* [AVAILABLE DATA]
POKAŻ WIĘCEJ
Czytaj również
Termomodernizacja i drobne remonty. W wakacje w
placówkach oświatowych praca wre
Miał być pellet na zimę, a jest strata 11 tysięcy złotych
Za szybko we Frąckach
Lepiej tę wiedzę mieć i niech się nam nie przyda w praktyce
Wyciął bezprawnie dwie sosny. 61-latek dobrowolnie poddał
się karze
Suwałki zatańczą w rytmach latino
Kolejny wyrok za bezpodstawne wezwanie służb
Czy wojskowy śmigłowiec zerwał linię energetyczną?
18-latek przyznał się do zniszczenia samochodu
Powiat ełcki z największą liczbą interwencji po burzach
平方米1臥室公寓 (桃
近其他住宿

...

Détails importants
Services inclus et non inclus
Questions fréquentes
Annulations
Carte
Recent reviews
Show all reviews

* [PROBLEM DETAILS] All lines in the records that contain "latek" are to be copied and returned.

* [WRITTEN ANSWER]
Wyciął bezprawnie dwie sosny. 61-latek dobrowolnie poddał
18-latek przyznał się do zniszczenia samochodu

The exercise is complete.